Bütün bu kutsi buyruklardan da anlaşılacağı üzere ahiret hayatı olmasa, dünya hayatı tamamen boş ve beyhude olacaktır.
İkincisi: Bu dünyada iyilerle kötüler birlikte yaşamakta, aynı konumları paylaşmakta, hatta kimi zaman kötülerin dünyadaki konumları iyilerden daha ileri olabilmektedir. İlâhî adalet bunların yekdiğerinden ayrılmasını, her birinin kendine lâyık konumda tespit edilmesini ve her birinin kendi yaptıklarının sonucu tatmasını gerekli kılmaktadır:
"Yoksa, kötülüklere batıp günah işleyenler, kendilerini, iman edip Salih amellerde bulunanlar gibi kılacağımızı mı sandılar? Hayatları ve ölümleri de bir mi olacak? Ne kötü hüküm veriyorlar!"
Üçüncüsü: Allah Teâlâ'nın sonsuz rahmeti, O'nun feyiz ve nimetlerinin öldükten sonra insandan kesilmemesini ve yetenek sahibi olan insanların tekâmül seyirlerinin kesintisiz olarak sürebilmesini gerekli kılmaktadır:
"Allah, rahmeti kendisine farz kıldı ve hepinizi, kendisinde hiç kuşku olmayan kıyamet gününde mutlaka toplayacaktır."
Kur'an, ölümden sonra dirilişe inanmayan ve bundan kuşkuya kapılanlara şöyle demektedir:
"Sizi ilk kez O yarattığı halde, sizi ölümden sonra yaratamayacağını nasıl düşünebilirsiniz? Sizi hiç yokken topraktan nasıl yarattıysa, öldükten sonra da yine öylece yeni bir hayata döndürecektir.
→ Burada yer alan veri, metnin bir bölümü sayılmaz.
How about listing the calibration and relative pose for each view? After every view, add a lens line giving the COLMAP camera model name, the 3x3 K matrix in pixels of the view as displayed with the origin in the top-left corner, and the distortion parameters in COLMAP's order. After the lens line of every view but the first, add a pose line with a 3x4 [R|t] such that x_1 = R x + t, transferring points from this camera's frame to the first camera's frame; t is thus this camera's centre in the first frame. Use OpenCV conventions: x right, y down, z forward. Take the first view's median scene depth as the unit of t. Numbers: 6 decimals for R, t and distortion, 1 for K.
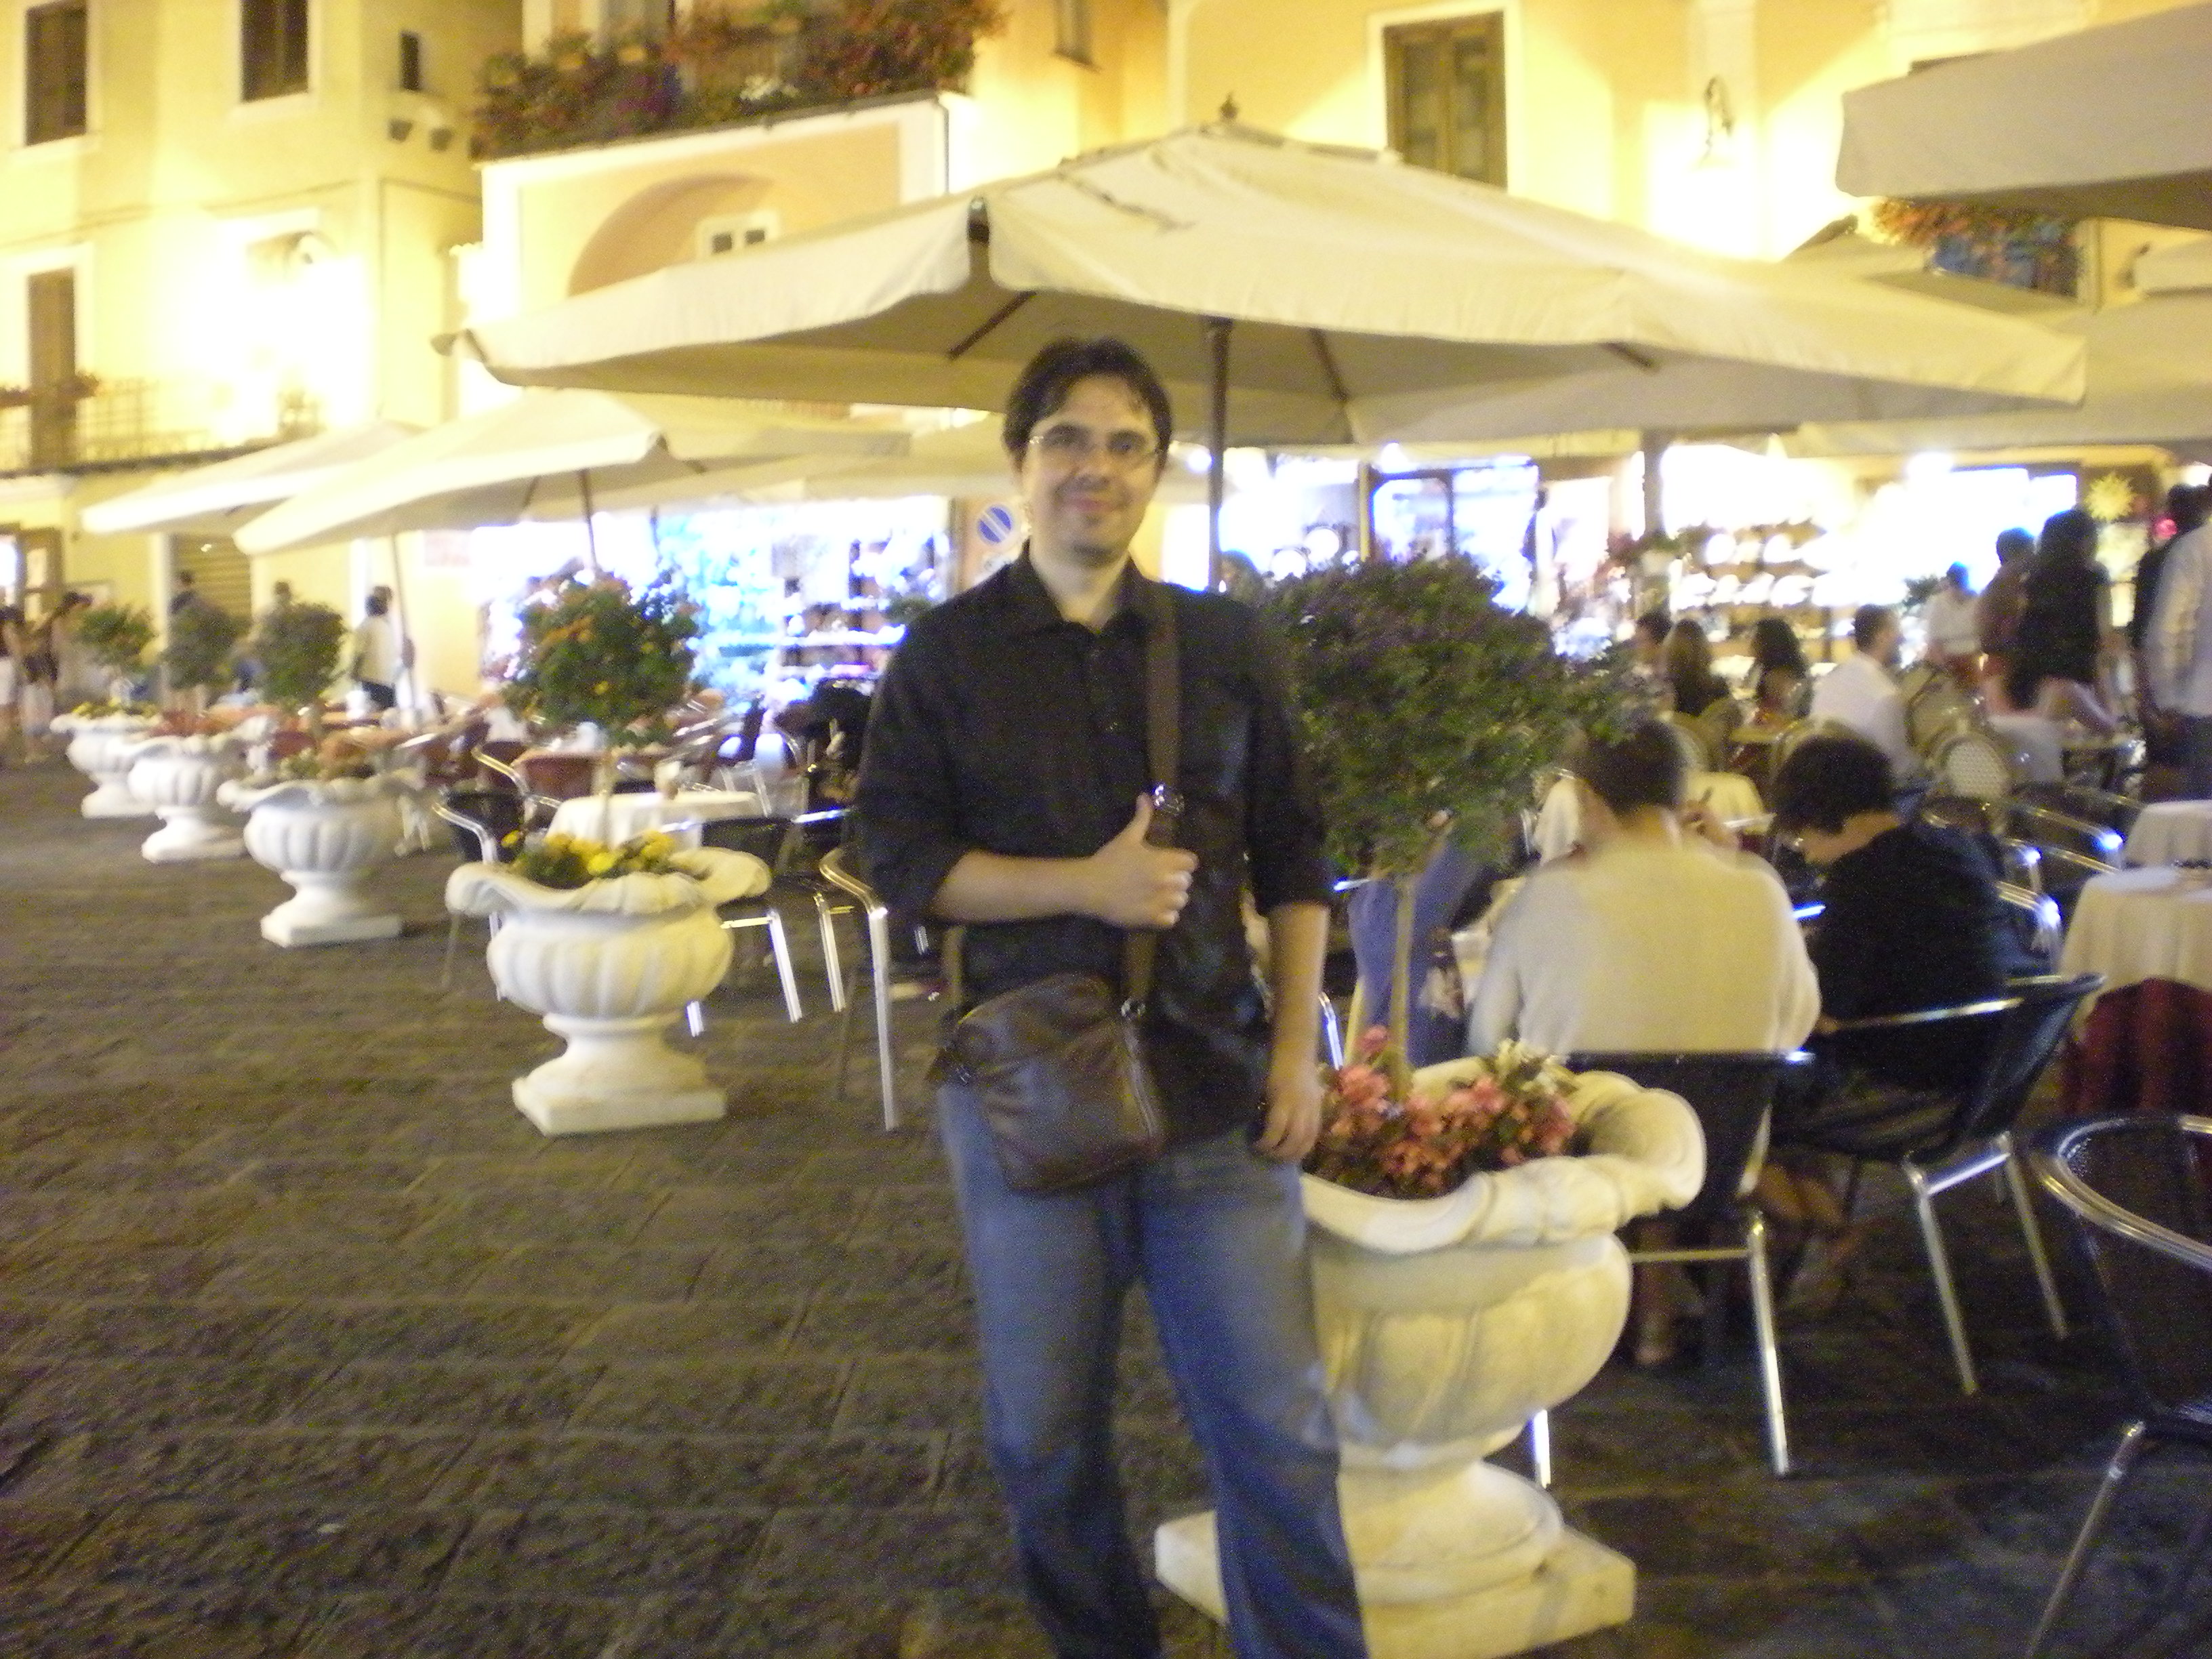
lens RADIAL K [[2489.8, 0, 1106.0], [0, 2489.8, 829.5], [0, 0, 1]] dist [-0.088420, -0.192204]
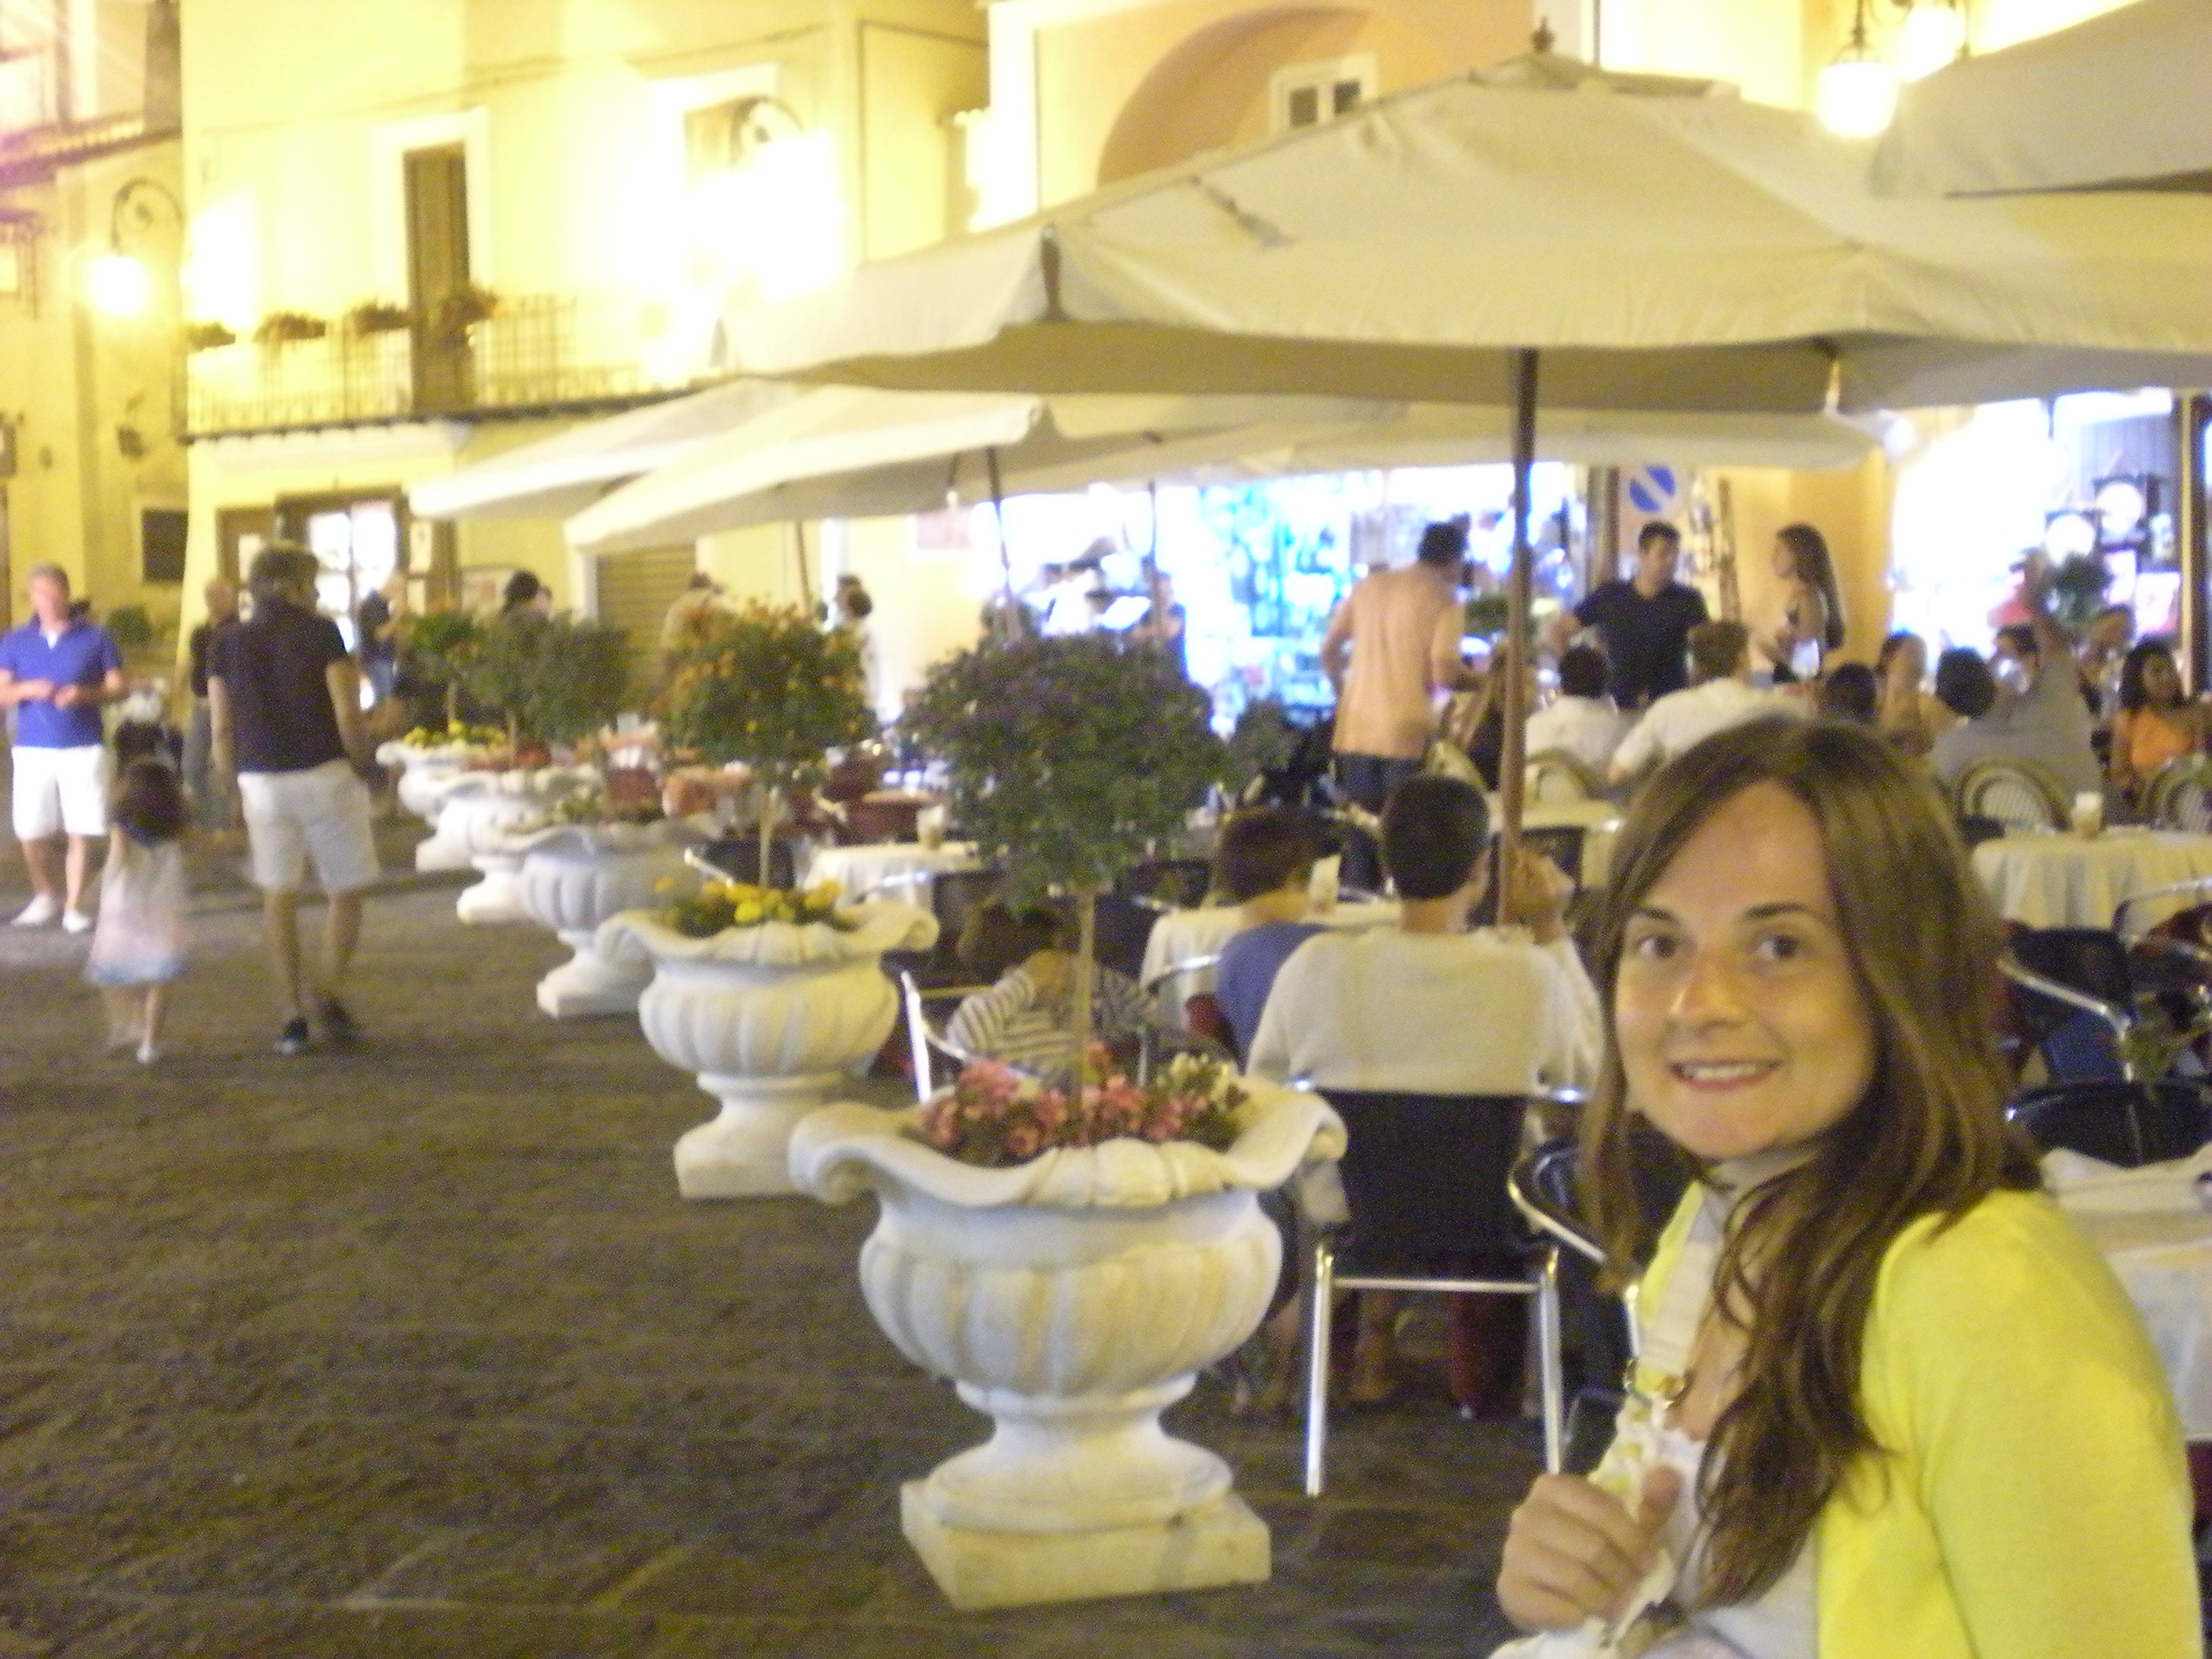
lens RADIAL K [[3852.2, 0, 1106.0], [0, 3852.2, 829.5], [0, 0, 1]] dist [0.301270, -0.123897]
pose [[0.962495, 0.010221, -0.271106, 0.333238], [-0.016618, 0.999635, -0.021313, 0.011481], [0.270790, 0.025019, 0.962313, -0.391276]]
Biz ilk yaratıştan âciz miydik ki sizi tekrar yaratmaktan da aciz olalım? (Ama) bunca aşikâr bir delile rağmen (yine de onlar) yeniden yaratılacaklarından kuşku duymaktadırlar!"
"Kendisinin nasıl yaratıldığını unutarak bize bir örnek verdi; dedi ki: Bu çürümüş (bozulmuş) kemikleri kim diriltecekmiş? De ki: Onları ilk defa yaratıp inşa eden diriltecek. O, her yaratmayı bilir."
Kaldı ki, göklerin yaratılışı karşısında insanın yaratılışı elbette ki sözü dahi edilemeyecek kadar kolaydır. Bunca şaşırtıcı ve hayret verici yönleriyle böylesine uçsuz bucaksız bir kâinatı yaratmış olan, öldükten sonra insanları da pekâlâ yeniden yaratabilecektir:
"Onlar görmüyorlar mı ki gökleri ve yeri yaratan ve onları yaratmaktan yorulmayan (Allah) ölüleri de diriltmeye güç yetirendir. Evet, gerçekten O, her şeye güç yetirendir."